There has been a lot going through my mind lately. So much that I haven't really known where to even start in regards to trying to figure everything out. Last night I tossed and turned all night long. I guess in a way it was my brain's way of telling me that it was time. So, when I woke up at 4 in the morning and couldn't go back to sleep, I let my mind wander through all of the problems and issues and wouldn't you know...I found a place to start.
Lately, I have been considering moving back to Utah...a lot. I miss my family so much that it hurts sometimes. I feel like I am missing out on all the wonderful things going on in their lives. I told everyone that I would be making my decision in July, but I think everyone kind of suspects that the decision has already been made. I guess in some ways, I kind of thought the decision had been made as well, I just didn't want to announce anything.
I am glad that I followed my instinct not to make any announcements because I finally got the answer to my prayers this morning and it isn't what I was planning on. I will be staying in Indiana for a while longer. There is a reason why I have been separated from my family for this time in my life. This is a time that has been set aside for me to learn some very valuable lessons in life. I have been fighting these lessons, just waiting for the chance to run back home.
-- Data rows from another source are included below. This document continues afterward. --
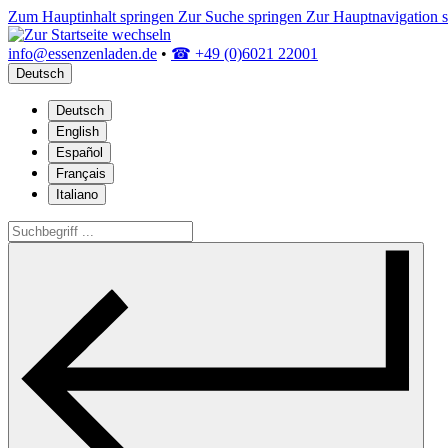
Zum Hauptinhalt springen
Zur Suche springen
Zur Hauptnavigation 
info@essenzenladen.de
•
☎ +49 (0)6021 22001
Deutsch
Deutsch
English
Español
Français
Italiano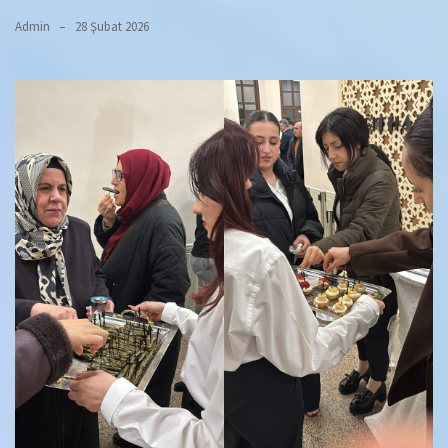
Admin
28 Şubat 2026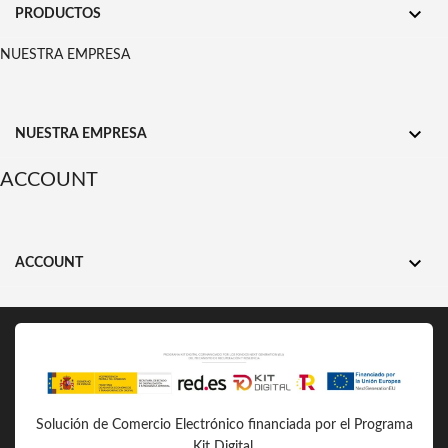

PRODUCTOS
NUESTRA EMPRESA

NUESTRA EMPRESA
ACCOUNT

ACCOUNT
Solución de Comercio Electrónico financiada por el Programa
Kit Digital.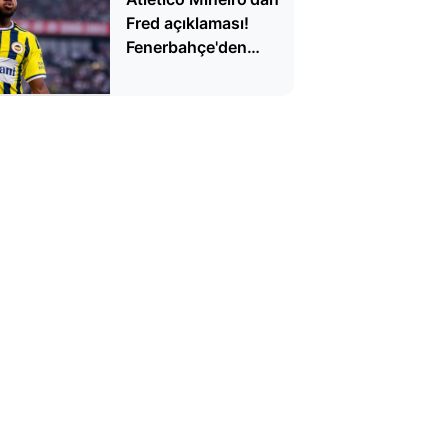
Fred açıklaması!
Fenerbahçe'den
ayrılacak mı?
I need to learn how to embrace these challenges and lessons. Only then will I truly be ready to go back. And if I have learned the lessons properly I won't actually be running anymore, I will be returning with a purpose and a plan.
With the decision made to stay here in Indiana, all of my problems and issues have started to lay themselves out before me. I can actually see where they are all connected and how working on the first will automatically start helping with the second and so on. I haven't been able to see this pattern before and now that I have a plan is starting to take form. And wouldn't you know...it all still fits in with my discarded Butterfly Project. I started that project with good intentions but my follow through was severely lacking and the project fell by the wayside and I regressed right back to where I was when I started.
It is time to pick myself back up for real this time and get moving again. The sooner I get this over with, the sooner I get to go back to Utah. And yes...I do realize that that sentence in and of itself proves that I'm not ready to go back yet and that I have a lot of work to do.